There are some who like to suggest that death is simply another part of life-a passage to another realm of being. It is not to be feared, they say, since on the “other side”, there is Heaven, Paradise, Nirvana or a bunch of virgins. Those who literally whistle past the graveyard seem to neglect the fact that many of us die, not in peacefulness and tranquility, but in pain, both real and imagined; in fear; or sometimes in emotional agony and humiliation.
The four people who died in my family in the last 20 years or so died feeble, unable to take care of themselves, or with little dignity.
My father died of cancer, leaving us at half his normal body weight and laced with powerful drugs to help him avoid the agony his disease caused him. My grandmother died not remembering her name, Dementia having taken her memories and self-awareness. My mother died in severe pain, congestive heart failure causing enormous stress on her back and ribs. She, too, was drugged beyond recognition to help her pass comfortably.
Or was it to help her sons avoid the realities of her death?
Another, a terribly close friend, died violently on a train track in California, causing tremendous pain to his beautiful family.
This is to say nothing of those who are murdered, killed in car accidents, starved to death by poverty, stillborn or any of the other ways that people die.
If there is a God, why did he make the end of our lives so often the worst part? Why didn’t he make death like a cast party at the end of a successful play-a celebration of a life lived? Yeah, I know that’s what funerals are supposed to be for, but the deceased don’t get to participate in those, do they? They just sit in a box, decomposing, while we cry. And the whole Heaven thing, yeah, get back to me on that when you meet someone who can tell you about it.
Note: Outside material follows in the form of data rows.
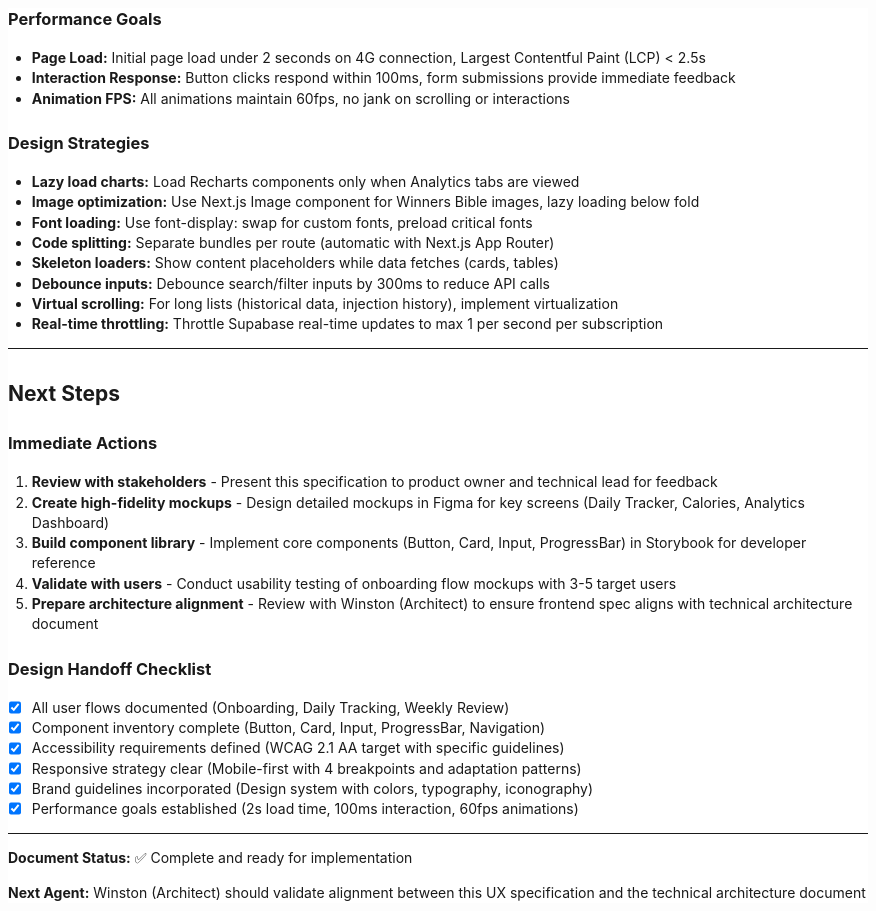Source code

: ### Performance Goals

- **Page Load:** Initial page load under 2 seconds on 4G connection, Largest Contentful Paint (LCP) < 2.5s
- **Interaction Response:** Button clicks respond within 100ms, form submissions provide immediate feedback
- **Animation FPS:** All animations maintain 60fps, no jank on scrolling or interactions

### Design Strategies

- **Lazy load charts:** Load Recharts components only when Analytics tabs are viewed
- **Image optimization:** Use Next.js Image component for Winners Bible images, lazy loading below fold
- **Font loading:** Use font-display: swap for custom fonts, preload critical fonts
- **Code splitting:** Separate bundles per route (automatic with Next.js App Router)
- **Skeleton loaders:** Show content placeholders while data fetches (cards, tables)
- **Debounce inputs:** Debounce search/filter inputs by 300ms to reduce API calls
- **Virtual scrolling:** For long lists (historical data, injection history), implement virtualization
- **Real-time throttling:** Throttle Supabase real-time updates to max 1 per second per subscription

---

## Next Steps

### Immediate Actions

1. **Review with stakeholders** - Present this specification to product owner and technical lead for feedback
2. **Create high-fidelity mockups** - Design detailed mockups in Figma for key screens (Daily Tracker, Calories, Analytics Dashboard)
3. **Build component library** - Implement core components (Button, Card, Input, ProgressBar) in Storybook for developer reference
4. **Validate with users** - Conduct usability testing of onboarding flow mockups with 3-5 target users
5. **Prepare architecture alignment** - Review with Winston (Architect) to ensure frontend spec aligns with technical architecture document

### Design Handoff Checklist

- [x] All user flows documented (Onboarding, Daily Tracking, Weekly Review)
- [x] Component inventory complete (Button, Card, Input, ProgressBar, Navigation)
- [x] Accessibility requirements defined (WCAG 2.1 AA target with specific guidelines)
- [x] Responsive strategy clear (Mobile-first with 4 breakpoints and adaptation patterns)
- [x] Brand guidelines incorporated (Design system with colors, typography, iconography)
- [x] Performance goals established (2s load time, 100ms interaction, 60fps animations)

---

**Document Status:** ✅ Complete and ready for implementation

**Next Agent:** Winston (Architect) should validate alignment between this UX specification and the technical architecture document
We spend our lives struggling for money, power, love, acceptance and security. Yet regardless how much we achieve, we often die with none of it. Even those of us who die natural deaths often do so in a fetal position in a nursing home and are only discovered when the nurse comes in to change our diapers.
God’s plan? Really?
We are alive for as long as we can sustain ourselves, or as long as others decide we’re useful. Any belief otherwise is ignorant self-aggrandisement.
The only thing to live for is that those who come after have pleasant memories of us. They remember us for who we were and what we did.
My point? Don’t assume that death will come simply and easily. It likely won’t. There’s a really good chance that your last days will be miserable.
So don’t waste life. Do things that are unexpected. Take risks. Fail often. Those who come after you will judge you more on your courage to try than upon what you achieved.
If you want your life to have any meaning at all, that must be your gift to those who succeed you.